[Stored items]

+-------+

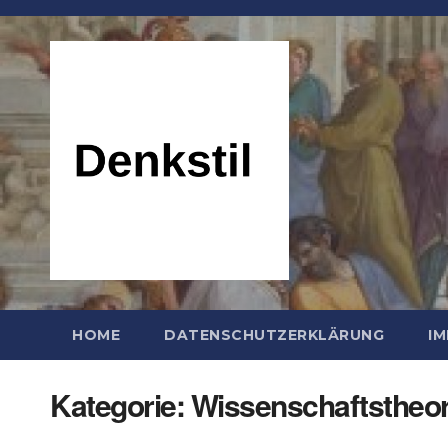
Zum
Inhalt
springen
HOME
DATENSCHUTZERKLÄRUNG
I
Kategorie:
Wissenschaftstheor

+-------+

Convert the text read from every item above into a JSON list of strings, with one string per line and no blank lines. Leave the pictures out.

▸ **Written solution**:
[
  "Zum",
  "Inhalt",
  "springen",
  "HOME",
  "DATENSCHUTZERKLÄRUNG",
  "I",
  "Kategorie:",
  "Wissenschaftstheor"
]